Wilson J stated that there were only 3 exceptions to the principle that words in a contract bear their ordinary meaning in context, namely ambiguity (lack of clarity or conflict), commercial nonsense and estoppel by convention, and that those exceptions fixed the proper limits of considering material extrinsic to a contract. Like McGrath J, he found the words unambiguous in the context of the contract and that rectification had not been pleaded and was not available. However the literal meaning defied commercial commonsense and cannot have been intended. Estoppel by convention arose sufficiently from the "parties' private dictionary" pleading and enabled all correspondence to be examined without artificial division. Viewed objectively in that light, all references to price were exclusive of transmission costs. Accordingly, while the express reference to the terms of the prior agreement meant that the price literally included transmission costs, this was not intended because it made no commercial sense.

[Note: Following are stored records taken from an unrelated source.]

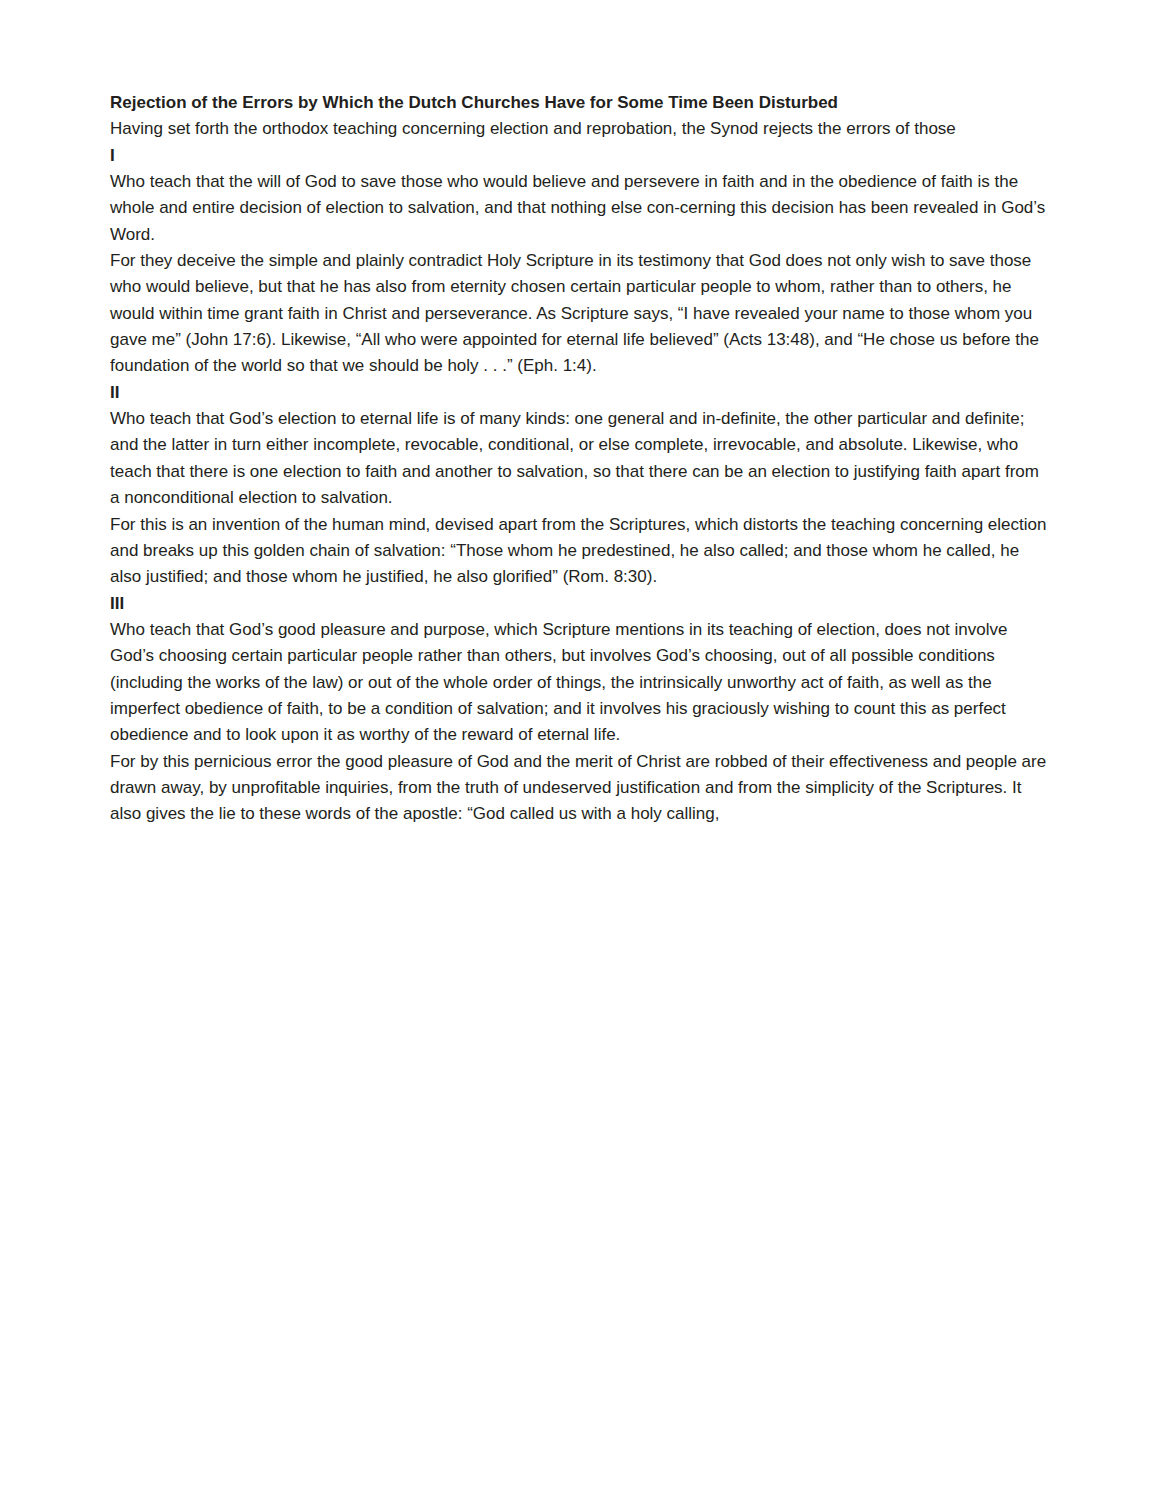Rejection of the Errors by Which the Dutch Churches Have for Some Time Been Disturbed
Having set forth the orthodox teaching concerning election and reprobation, the Synod rejects the errors of those
I
Who teach that the will of God to save those who would believe and persevere in faith and in the obedience of faith is the whole and entire decision of election to salvation, and that nothing else con-cerning this decision has been revealed in God’s Word.
For they deceive the simple and plainly contradict Holy Scripture in its testimony that God does not only wish to save those who would believe, but that he has also from eternity chosen certain particular people to whom, rather than to others, he would within time grant faith in Christ and perseverance. As Scripture says, “I have revealed your name to those whom you gave me” (John 17:6). Likewise, “All who were appointed for eternal life believed” (Acts 13:48), and “He chose us before the foundation of the world so that we should be holy . . .” (Eph. 1:4).
II
Who teach that God’s election to eternal life is of many kinds: one general and in-definite, the other particular and definite; and the latter in turn either incomplete, revocable, conditional, or else complete, irrevocable, and absolute. Likewise, who teach that there is one election to faith and another to salvation, so that there can be an election to justifying faith apart from a nonconditional election to salvation.
For this is an invention of the human mind, devised apart from the Scriptures, which distorts the teaching concerning election and breaks up this golden chain of salvation: “Those whom he predestined, he also called; and those whom he called, he also justified; and those whom he justified, he also glorified” (Rom. 8:30).
III
Who teach that God’s good pleasure and purpose, which Scripture mentions in its teaching of election, does not involve God’s choosing certain particular people rather than others, but involves God’s choosing, out of all possible conditions (including the works of the law) or out of the whole order of things, the intrinsically unworthy act of faith, as well as the imperfect obedience of faith, to be a condition of salvation; and it involves his graciously wishing to count this as perfect obedience and to look upon it as worthy of the reward of eternal life.
For by this pernicious error the good pleasure of God and the merit of Christ are robbed of their effectiveness and people are drawn away, by unprofitable inquiries, from the truth of undeserved justification and from the simplicity of the Scriptures. It also gives the lie to these words of the apostle: “God called us with a holy calling,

Alternatively an estoppel arose to preclude adoption of the literal meaning.
It is important to bear in mind that the issues arose from a contract concluded by an exchange of correspondence, not a formal document executed by the parties.
The judgments were as much influenced by differing views as to what constituted the relevant contractual language, a matter which directly influenced the differing conclusions about whether the contractual terms were ambiguous (and what the plain meaning was) as differing views on the applicable principles. The major point of difference in principle turns on whether one adopts a general rule excluding all evidence of pre-contractual communications but subject to settled exceptions (which include rectification and estoppel), or a rule which only limits the receipt of such evidence to what is relevant to an objective assessment of meaning (thereby rendering evidence of subjective intent and understanding irrelevant) or to rectification or estoppel. The second area of difference related to a mixture of content and application of the resulting rule (such as the requirement for ambiguity and the scope of the 'subject matter' exception).
The potential importance of estoppel (which allows unrestricted reference to the negotiations) to issues of contractual construction is demonstrable from the reference to it in 4 of the judgments.
None of the judges adopted a more restrictive view on the admissibility of prior communications than the principles expressed by the majority in Investors Compensation Scheme Ltd v West Bromwich Building Society [1998] 1 WLR 896 (HL) and their differences ultimately turned on the basis on which they would modify those restrictions. One (Tipping J) would generally allow reference to pre-contractual negotiations in order to determine intent objectively, another (Wilson J) would do so only in the event of ambiguity or commercial absurdity, another (McGrath J) adopted the Chartbrook approach, while the remaining judges (Blanchard and Gault JJ) preferred to leave the question open for future consideration (with the former applying the subject matter exception very liberally). Overall, an increasingly liberal approach to reference to negotiations seems signalled.